Copy out the listing below, keeping every character as is.

**** Data to examine ****

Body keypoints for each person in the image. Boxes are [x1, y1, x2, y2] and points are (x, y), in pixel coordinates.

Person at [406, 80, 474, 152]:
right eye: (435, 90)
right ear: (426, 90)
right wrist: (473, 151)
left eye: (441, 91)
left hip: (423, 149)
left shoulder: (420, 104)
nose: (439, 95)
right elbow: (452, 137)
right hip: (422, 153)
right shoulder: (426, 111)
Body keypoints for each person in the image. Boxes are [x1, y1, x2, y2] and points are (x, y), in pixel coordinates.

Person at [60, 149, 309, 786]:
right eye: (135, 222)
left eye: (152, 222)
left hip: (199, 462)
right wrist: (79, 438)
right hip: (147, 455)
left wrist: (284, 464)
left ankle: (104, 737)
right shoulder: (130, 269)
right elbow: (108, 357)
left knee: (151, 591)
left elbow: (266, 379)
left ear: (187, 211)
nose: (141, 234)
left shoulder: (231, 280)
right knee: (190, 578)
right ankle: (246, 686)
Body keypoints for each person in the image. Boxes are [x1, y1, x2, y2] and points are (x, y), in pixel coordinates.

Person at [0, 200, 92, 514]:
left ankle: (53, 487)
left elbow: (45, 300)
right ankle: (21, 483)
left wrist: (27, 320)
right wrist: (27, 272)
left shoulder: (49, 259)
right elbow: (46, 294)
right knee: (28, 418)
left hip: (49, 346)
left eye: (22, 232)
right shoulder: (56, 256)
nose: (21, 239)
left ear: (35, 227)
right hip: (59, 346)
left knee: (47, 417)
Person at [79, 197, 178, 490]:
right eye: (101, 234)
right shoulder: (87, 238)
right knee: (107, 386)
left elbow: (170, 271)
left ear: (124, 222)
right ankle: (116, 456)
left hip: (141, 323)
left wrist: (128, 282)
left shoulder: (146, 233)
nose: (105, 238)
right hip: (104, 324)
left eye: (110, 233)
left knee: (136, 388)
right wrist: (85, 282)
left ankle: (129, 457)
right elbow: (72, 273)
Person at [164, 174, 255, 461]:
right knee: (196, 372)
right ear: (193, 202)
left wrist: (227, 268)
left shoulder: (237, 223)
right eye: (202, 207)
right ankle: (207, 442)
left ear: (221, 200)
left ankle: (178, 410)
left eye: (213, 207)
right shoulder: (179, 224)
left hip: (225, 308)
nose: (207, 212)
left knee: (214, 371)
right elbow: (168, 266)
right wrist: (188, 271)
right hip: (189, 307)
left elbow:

****

◆ The completed task
Body keypoints for each person in the image. Boxes are [x1, y1, x2, y2] and points are (x, y), in pixel coordinates.

Person at [406, 80, 474, 152]:
right eye: (435, 90)
right ear: (426, 90)
right wrist: (473, 151)
left eye: (441, 91)
left hip: (423, 149)
left shoulder: (420, 104)
nose: (439, 95)
right elbow: (452, 137)
right hip: (422, 153)
right shoulder: (426, 111)
Body keypoints for each person in the image. Boxes are [x1, y1, x2, y2] and points are (x, y), in pixel coordinates.

Person at [60, 149, 309, 786]:
right eye: (135, 222)
left eye: (152, 222)
left hip: (199, 462)
right wrist: (79, 438)
right hip: (147, 455)
left wrist: (284, 464)
left ankle: (104, 737)
right shoulder: (130, 269)
right elbow: (108, 357)
left knee: (151, 591)
left elbow: (266, 379)
left ear: (187, 211)
nose: (141, 234)
left shoulder: (231, 280)
right knee: (190, 578)
right ankle: (246, 686)
Body keypoints for each person in the image. Boxes are [x1, y1, x2, y2] and points are (x, y), in pixel coordinates.

Person at [0, 200, 92, 514]:
left ankle: (53, 487)
left elbow: (45, 300)
right ankle: (21, 483)
left wrist: (27, 320)
right wrist: (27, 272)
left shoulder: (49, 259)
right elbow: (46, 294)
right knee: (28, 418)
left hip: (49, 346)
left eye: (22, 232)
right shoulder: (56, 256)
nose: (21, 239)
left ear: (35, 227)
right hip: (59, 346)
left knee: (47, 417)
Person at [79, 197, 178, 490]:
right eye: (101, 234)
right shoulder: (87, 238)
right knee: (107, 386)
left elbow: (170, 271)
left ear: (124, 222)
right ankle: (116, 456)
left hip: (141, 323)
left wrist: (128, 282)
left shoulder: (146, 233)
nose: (105, 238)
right hip: (104, 324)
left eye: (110, 233)
left knee: (136, 388)
right wrist: (85, 282)
left ankle: (129, 457)
right elbow: (72, 273)
Person at [164, 174, 255, 461]:
right knee: (196, 372)
right ear: (193, 202)
left wrist: (227, 268)
left shoulder: (237, 223)
right eye: (202, 207)
right ankle: (207, 442)
left ear: (221, 200)
left ankle: (178, 410)
left eye: (213, 207)
right shoulder: (179, 224)
left hip: (225, 308)
nose: (207, 212)
left knee: (214, 371)
right elbow: (168, 266)
right wrist: (188, 271)
right hip: (189, 307)
left elbow:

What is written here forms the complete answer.